Viaggia sulla stessa lunghezza d’onda Cirio: “Da venerdì scorso il Piemonte è potenzialmente in zona arancione”. E anche lui ribadisce la richiesta al governo di creare “un meccanismo più comprensibile per l’opinione pubblica”. Ma se Cirio appare prudente sulle feste che si avvicinano per non ripetere quanto è avvenuto dopo l’estate con l’impennata dei contagi, Fontana auspica cautela ora proprio in vista del Natale che “dobbiamo fare con una certa libertà”. Si accende anche la fantasia del ligure Giovanni Toti: “Con le nostre città illuminate, le nostre tradizioni e le nostre famiglie. Con i negozi e i locali aperti, con la voglia di vivere a cui non possiamo rinunciare”. In questo caso la speranza è che la Liguria dalla zona di rischio arancione passi a quella gialla.

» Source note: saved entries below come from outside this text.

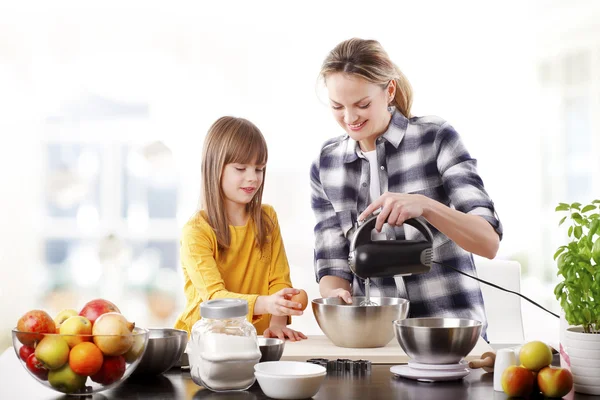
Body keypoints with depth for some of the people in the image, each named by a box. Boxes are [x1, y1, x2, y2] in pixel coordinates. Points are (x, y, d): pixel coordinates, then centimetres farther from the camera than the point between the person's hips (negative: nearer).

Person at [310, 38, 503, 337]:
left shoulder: (436, 138, -3)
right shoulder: (325, 166, 7)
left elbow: (489, 242, -9)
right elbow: (331, 263, 8)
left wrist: (424, 205, -25)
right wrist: (335, 294, -14)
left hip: (452, 331, -3)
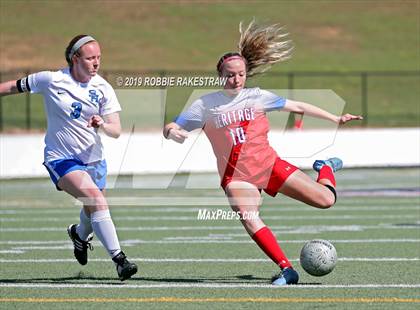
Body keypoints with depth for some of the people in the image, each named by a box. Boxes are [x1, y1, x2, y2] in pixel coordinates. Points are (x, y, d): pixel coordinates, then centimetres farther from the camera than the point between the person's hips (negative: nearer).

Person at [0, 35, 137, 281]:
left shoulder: (103, 88, -4)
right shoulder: (51, 80, -10)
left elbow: (116, 131, -8)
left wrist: (102, 124, -29)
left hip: (93, 159, 4)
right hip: (60, 158, -4)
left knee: (93, 212, 16)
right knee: (96, 199, -26)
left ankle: (80, 234, 54)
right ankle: (119, 258, -27)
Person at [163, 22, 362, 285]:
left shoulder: (257, 96, 6)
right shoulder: (205, 105, 2)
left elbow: (298, 107, 11)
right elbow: (170, 128, 2)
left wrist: (336, 119, 10)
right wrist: (172, 132, -23)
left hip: (270, 164, 2)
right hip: (236, 176, -2)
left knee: (326, 200, -5)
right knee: (250, 221, -32)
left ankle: (325, 169, 32)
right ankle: (286, 270, -28)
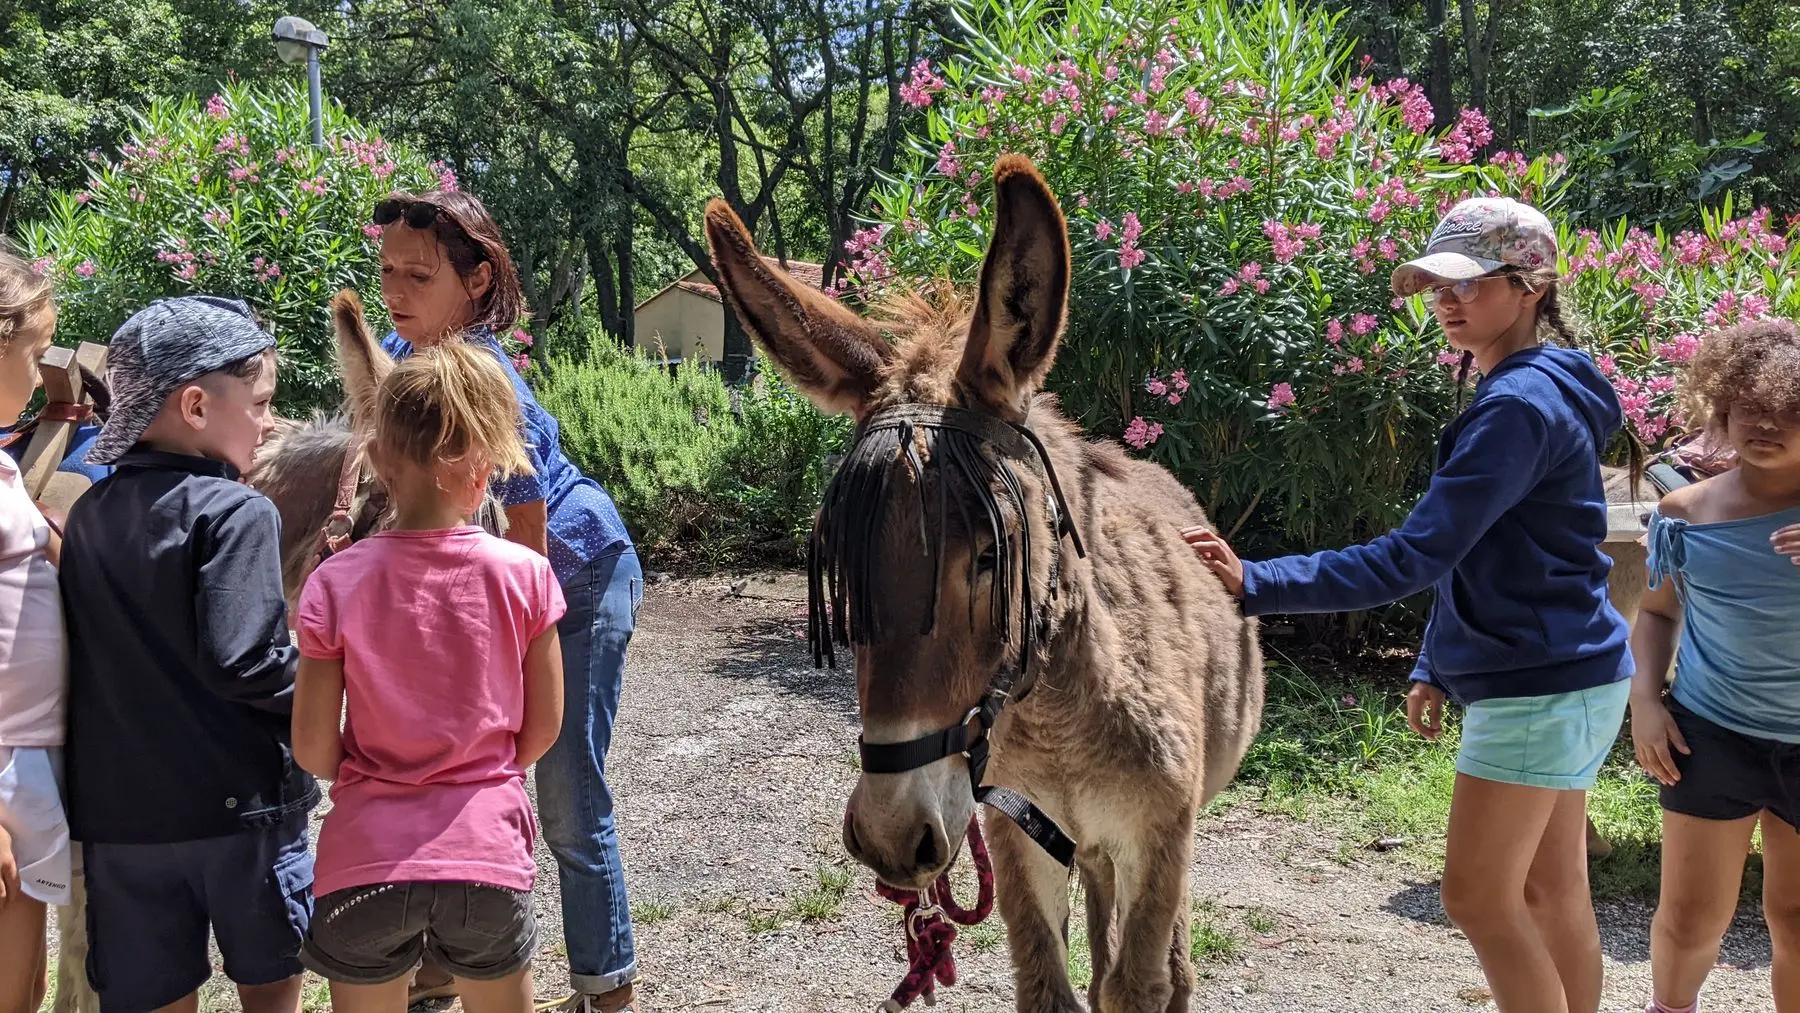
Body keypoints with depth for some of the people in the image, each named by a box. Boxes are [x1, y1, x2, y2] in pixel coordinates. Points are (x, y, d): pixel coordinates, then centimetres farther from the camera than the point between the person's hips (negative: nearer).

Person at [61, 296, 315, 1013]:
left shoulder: (89, 512, 7)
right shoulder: (236, 512, -14)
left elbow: (95, 656, 12)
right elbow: (238, 661, -22)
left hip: (117, 813, 6)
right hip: (239, 806, -5)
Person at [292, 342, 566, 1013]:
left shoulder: (337, 584, -10)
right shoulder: (524, 575, -9)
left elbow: (313, 749, -5)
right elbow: (542, 729, 0)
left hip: (367, 857, 0)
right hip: (488, 852, 1)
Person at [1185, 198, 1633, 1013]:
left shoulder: (1521, 406, -21)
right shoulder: (1523, 392, 12)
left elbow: (1413, 558, -27)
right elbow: (1472, 554, 18)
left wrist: (1257, 584, -32)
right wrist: (1436, 666, 17)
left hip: (1539, 687, -10)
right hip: (1565, 674, 10)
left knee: (1477, 893, -2)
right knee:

Il governatore del Veneto Luca Zaia precisa che la proposta di utilizzare 5 parametri anziché 21 “è tecnica, non politica” laddove il collega Fedriga spiega che “la decisione su quali provvedimenti applicare dev’essere politica. Non va lasciata la parola finale a un algoritmo”. Niente più automatismi cioè ma scelte politiche prese con i governatori. E ancora. Se uno dei parametri selezionati dalle Regioni è quello che riguarda le terapie intensive, le notizie che arrivano dal fronte, nonostante le rassicurazioni di Domenico Arcuri, non sono affatto buone. Il monitoraggio Agenas rileva che è occupato da pazienti Covid il 42% dei posti in terapia intensiva, ovvero il 12% oltre la soglia critica del 30%. Un dato che ormai riguarda ben 17 regioni. La soglia del 30% risulta superata da: Abruzzo (37%), Basilicata (33%), Calabria (34%), Campania (34%), Emilia Romagna (35%), Lazio (32%), Liguria (53%), Lombardia (64%), Marche (45%), P.A. Bolzano (57%), P.A. Trento (39%), Piemonte (61%), Puglia (41%), Sardegna (37%), Toscana (47%), Umbria (55%), Valle d’Aosta (46%).